Did the Tribunal err in its assessment of damages?

  1. Although Ms Lallu based her claim in misleading and deceptive conduct, the Tribunal appeared to apply the statutory guarantee as to correspondence with description in the Australian Consumer Law (Qld) (ACL). The Tribunal found that the “selling of the car did not match the description as that term is known in consumer law”.[6]

    [6]Transcript of Proceedings, Lallu v Asimus (Queensland Civil and Administrative Tribunal, Southport Claim MCDO530/17, Member Lee, 6 October 2017) I-26.

  2. We disagree. The words that comprise the description for the purposes of s 55 of the ACL are confined to words of identity rather than quality, that is, to words that go to describing the kind, class or species of the goods. In our view, the classification of the car in the PPSR were not words of description for the purposes of s 55.

  3. That said, we consider that the representation by Mr Sprowles/Lawrence that the car was in a “minor accident” was misleading within the meaning of s 18 of the ACL (Qld). It was misleading because it would lead a reasonable consumer into error. It does not indicate that it had been in a sufficiently serious accident so as to be classified as a repairable write-off.

  4. Mr Asimus authorised the representation made by Mr Sprowles/Lawrence and is therefore liable for it being misleading or deceptive.

  5. The remedy for a contravention of s 18 is damages, as assessed under s 236 of the ACL (Qld). By way of damages, the Tribunal awarded Ms Lallu half of the difference between the estimated value Ms Lallu ascribed in her evidence to the car as a repairable write-off and the price she paid. Ms Lallu told the Tribunal she would have paid $5,000.00 for the car as a repairable write-off. The difference was $9,500.00. Half of this was $4,750.00.

  6. While there is little evidence of the value of the car as a “repairable write-off”, we find that there is no reason to depart from the Tribunal’s assessment.
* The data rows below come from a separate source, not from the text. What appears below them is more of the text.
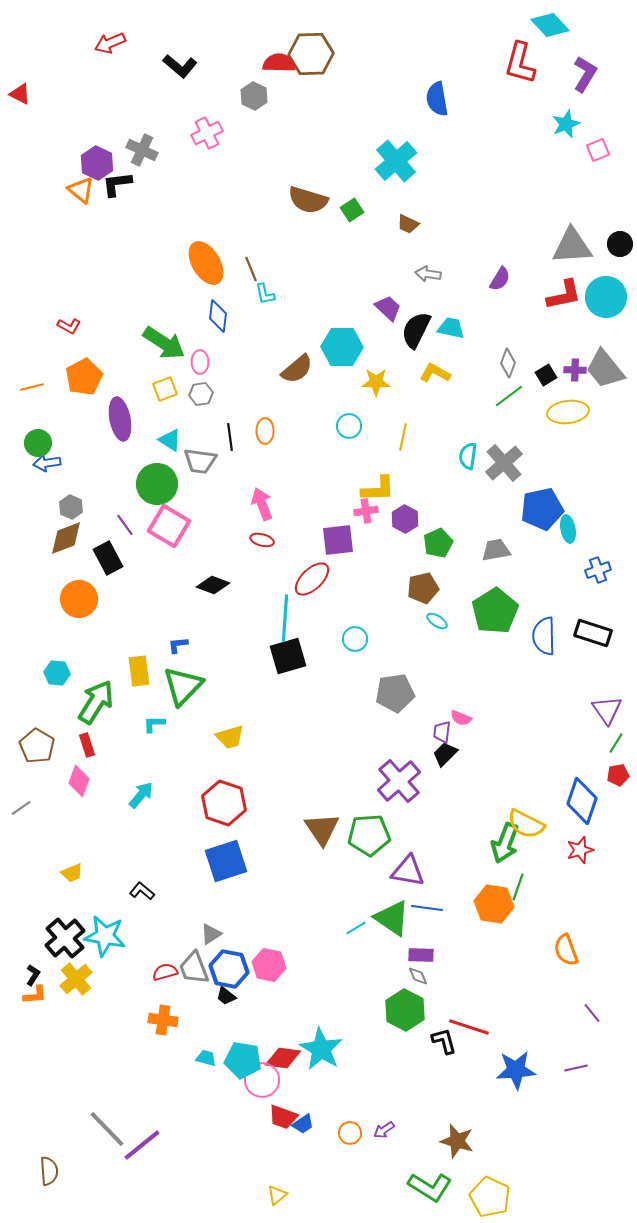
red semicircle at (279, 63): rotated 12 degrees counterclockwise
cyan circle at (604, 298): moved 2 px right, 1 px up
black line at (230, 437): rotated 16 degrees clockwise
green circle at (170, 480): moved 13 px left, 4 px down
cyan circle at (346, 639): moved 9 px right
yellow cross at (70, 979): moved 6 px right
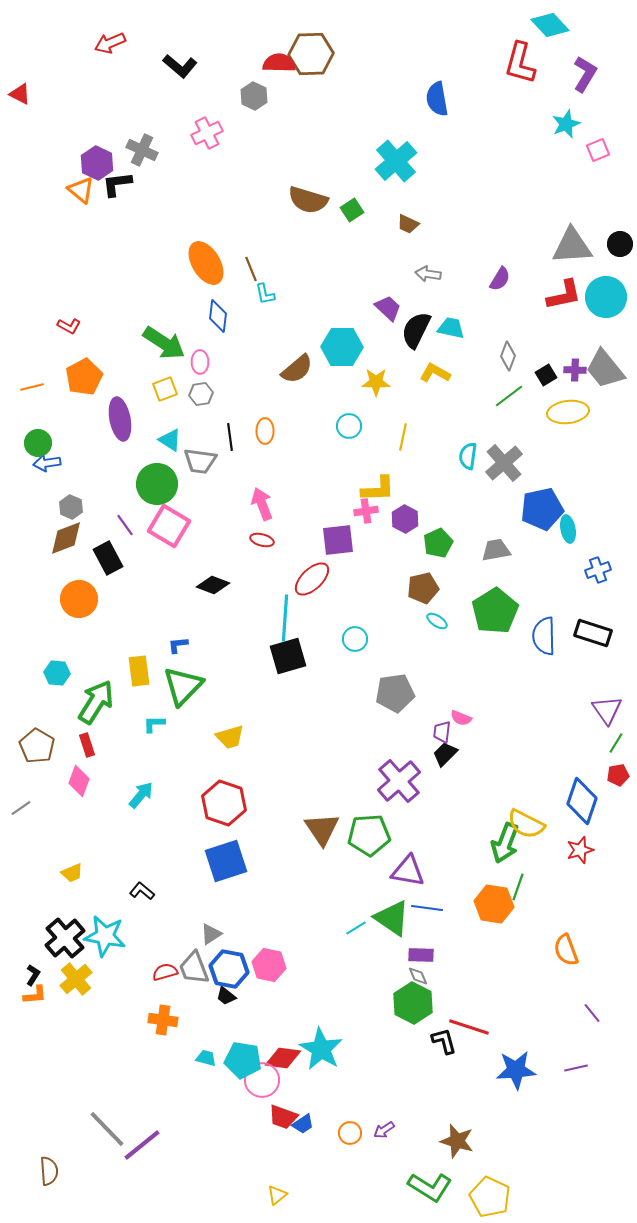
gray diamond at (508, 363): moved 7 px up
green hexagon at (405, 1010): moved 8 px right, 7 px up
The award was based on the evidence before the learned Member.

  7. Accordingly, although the learned Member was in error in finding a breach of s55, rather than s 18, of the ACL (Qld), the damages awarded were nevertheless reasonable on the available evidence.  In the circumstances, the error made by the Tribunal was not material.

    Conclusion

  8. Having regard to the jurisdictional issue discussed in these reasons, leave to appeal is granted.

  9. However, as the error made by the Tribunal was not material to its decision, the appeal is dismissed.